WHAT IS ASKED:
Starting with the very first line of the records and going on through the line containing "sharpen: radius 2.883, amount", write those lines out again word for word, including both ends.
-------- MATERIAL TO PROCESS
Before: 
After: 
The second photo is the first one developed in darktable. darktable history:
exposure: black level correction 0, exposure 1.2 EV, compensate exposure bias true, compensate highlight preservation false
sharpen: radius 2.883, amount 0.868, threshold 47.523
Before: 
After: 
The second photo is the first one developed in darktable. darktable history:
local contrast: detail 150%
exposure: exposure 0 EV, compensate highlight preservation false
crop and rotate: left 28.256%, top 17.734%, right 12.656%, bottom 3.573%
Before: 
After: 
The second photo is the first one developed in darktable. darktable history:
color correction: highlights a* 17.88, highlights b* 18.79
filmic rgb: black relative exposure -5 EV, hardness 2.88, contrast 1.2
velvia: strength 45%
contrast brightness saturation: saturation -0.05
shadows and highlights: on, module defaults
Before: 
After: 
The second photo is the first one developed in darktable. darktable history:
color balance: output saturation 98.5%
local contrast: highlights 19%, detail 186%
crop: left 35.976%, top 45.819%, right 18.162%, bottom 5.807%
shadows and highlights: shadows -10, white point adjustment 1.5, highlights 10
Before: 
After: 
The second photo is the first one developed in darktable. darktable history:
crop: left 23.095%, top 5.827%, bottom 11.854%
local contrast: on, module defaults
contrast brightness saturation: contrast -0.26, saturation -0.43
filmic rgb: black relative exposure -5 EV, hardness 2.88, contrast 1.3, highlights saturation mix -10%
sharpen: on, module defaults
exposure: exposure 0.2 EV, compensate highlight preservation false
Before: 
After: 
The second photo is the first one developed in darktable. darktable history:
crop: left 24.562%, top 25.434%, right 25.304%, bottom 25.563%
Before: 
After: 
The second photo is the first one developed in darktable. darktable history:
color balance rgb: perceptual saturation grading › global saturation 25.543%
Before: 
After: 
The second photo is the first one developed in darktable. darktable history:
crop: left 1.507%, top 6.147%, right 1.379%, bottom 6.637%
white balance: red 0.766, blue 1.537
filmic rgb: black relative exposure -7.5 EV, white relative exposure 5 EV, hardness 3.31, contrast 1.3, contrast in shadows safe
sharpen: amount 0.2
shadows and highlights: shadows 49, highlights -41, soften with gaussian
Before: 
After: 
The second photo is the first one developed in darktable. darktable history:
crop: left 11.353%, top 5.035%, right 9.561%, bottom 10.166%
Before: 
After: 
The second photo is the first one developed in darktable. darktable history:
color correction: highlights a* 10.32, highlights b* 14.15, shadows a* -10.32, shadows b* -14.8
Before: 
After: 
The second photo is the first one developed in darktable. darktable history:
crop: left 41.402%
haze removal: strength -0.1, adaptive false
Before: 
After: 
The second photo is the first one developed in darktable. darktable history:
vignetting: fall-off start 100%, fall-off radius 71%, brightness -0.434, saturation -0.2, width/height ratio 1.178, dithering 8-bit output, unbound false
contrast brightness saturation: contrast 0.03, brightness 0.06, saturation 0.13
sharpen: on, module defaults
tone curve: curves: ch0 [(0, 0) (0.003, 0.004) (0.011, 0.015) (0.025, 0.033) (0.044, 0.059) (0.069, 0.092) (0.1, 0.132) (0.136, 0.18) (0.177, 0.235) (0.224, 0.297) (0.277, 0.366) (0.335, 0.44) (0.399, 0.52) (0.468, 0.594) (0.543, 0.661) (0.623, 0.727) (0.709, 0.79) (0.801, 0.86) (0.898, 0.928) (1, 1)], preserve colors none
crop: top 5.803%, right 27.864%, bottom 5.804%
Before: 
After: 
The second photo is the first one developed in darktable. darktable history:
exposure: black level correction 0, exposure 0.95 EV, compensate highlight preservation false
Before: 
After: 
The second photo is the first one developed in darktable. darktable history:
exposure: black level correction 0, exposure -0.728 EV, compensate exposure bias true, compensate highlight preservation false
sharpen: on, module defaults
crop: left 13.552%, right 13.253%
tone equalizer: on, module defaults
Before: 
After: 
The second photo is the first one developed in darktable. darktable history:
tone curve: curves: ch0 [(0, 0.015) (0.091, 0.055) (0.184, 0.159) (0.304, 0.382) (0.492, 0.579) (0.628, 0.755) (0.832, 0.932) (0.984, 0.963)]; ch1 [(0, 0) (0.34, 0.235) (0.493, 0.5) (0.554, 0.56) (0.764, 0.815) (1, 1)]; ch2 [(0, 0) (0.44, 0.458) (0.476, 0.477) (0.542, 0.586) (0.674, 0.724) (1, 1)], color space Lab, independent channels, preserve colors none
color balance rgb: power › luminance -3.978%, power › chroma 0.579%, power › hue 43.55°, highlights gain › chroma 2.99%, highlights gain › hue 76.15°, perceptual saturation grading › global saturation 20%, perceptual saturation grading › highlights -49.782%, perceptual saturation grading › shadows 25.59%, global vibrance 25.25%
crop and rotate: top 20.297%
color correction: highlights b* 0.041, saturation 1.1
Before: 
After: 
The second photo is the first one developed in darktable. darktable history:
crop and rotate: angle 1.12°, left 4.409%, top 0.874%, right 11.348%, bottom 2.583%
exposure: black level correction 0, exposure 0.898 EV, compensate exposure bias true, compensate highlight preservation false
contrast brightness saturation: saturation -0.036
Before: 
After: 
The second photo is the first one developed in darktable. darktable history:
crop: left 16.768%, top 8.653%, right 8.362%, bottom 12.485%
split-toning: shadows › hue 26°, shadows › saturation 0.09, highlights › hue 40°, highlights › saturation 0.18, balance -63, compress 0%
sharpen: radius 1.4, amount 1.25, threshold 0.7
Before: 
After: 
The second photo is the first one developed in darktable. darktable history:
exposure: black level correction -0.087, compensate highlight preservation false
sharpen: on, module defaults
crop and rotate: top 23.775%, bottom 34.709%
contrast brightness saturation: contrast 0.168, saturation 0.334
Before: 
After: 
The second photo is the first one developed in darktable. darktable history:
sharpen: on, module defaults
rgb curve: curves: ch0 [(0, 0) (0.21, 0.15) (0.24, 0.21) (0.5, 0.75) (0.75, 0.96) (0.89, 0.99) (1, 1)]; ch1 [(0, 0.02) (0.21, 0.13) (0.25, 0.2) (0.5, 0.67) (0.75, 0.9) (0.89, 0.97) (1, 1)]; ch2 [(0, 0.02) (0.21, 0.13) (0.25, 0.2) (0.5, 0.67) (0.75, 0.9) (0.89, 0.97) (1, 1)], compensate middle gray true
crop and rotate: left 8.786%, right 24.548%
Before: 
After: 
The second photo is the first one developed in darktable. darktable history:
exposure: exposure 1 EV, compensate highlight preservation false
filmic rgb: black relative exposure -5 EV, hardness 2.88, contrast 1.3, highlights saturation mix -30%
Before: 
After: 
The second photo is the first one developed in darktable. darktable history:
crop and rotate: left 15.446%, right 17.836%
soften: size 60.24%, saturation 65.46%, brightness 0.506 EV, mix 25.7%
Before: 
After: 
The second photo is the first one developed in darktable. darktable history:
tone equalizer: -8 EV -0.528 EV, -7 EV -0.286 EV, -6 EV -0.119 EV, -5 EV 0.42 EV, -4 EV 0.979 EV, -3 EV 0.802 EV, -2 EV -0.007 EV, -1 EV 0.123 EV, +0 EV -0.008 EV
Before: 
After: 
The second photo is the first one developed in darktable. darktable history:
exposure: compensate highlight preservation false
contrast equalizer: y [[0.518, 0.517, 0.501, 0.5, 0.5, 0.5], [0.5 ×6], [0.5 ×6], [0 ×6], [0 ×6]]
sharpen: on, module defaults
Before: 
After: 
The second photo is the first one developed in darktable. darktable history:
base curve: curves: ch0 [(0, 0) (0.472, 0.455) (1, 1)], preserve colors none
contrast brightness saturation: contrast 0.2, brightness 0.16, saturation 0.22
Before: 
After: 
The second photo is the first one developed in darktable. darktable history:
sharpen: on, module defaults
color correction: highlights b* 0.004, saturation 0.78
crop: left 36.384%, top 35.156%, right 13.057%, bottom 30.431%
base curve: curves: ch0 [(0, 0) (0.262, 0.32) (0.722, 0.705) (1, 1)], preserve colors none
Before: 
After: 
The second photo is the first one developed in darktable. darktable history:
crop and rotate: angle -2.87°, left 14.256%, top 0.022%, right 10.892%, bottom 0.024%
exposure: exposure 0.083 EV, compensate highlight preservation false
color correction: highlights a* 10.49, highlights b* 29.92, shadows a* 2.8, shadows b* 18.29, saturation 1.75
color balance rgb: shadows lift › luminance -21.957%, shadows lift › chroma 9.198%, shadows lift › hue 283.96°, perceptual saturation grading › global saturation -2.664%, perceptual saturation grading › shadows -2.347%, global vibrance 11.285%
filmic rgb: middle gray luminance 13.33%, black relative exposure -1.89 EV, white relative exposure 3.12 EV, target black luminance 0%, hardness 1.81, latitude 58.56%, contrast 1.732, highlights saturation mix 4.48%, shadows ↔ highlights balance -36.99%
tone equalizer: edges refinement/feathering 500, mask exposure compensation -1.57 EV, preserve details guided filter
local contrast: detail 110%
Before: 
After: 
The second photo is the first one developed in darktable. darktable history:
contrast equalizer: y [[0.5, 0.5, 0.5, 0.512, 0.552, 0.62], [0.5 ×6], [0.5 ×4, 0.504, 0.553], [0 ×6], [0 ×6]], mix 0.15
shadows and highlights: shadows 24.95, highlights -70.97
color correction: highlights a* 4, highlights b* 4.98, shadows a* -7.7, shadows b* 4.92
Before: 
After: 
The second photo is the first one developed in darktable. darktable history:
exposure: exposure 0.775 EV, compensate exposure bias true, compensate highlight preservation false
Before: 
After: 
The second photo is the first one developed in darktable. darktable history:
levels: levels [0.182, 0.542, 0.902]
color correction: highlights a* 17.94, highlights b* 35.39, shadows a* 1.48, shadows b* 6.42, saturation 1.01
----------------
SOLUTION BELOW:
Before: 
After: 
The second photo is the first one developed in darktable. darktable history:
exposure: black level correction 0, exposure 1.2 EV, compensate exposure bias true, compensate highlight preservation false
sharpen: radius 2.883, amount 0.868, threshold 47.523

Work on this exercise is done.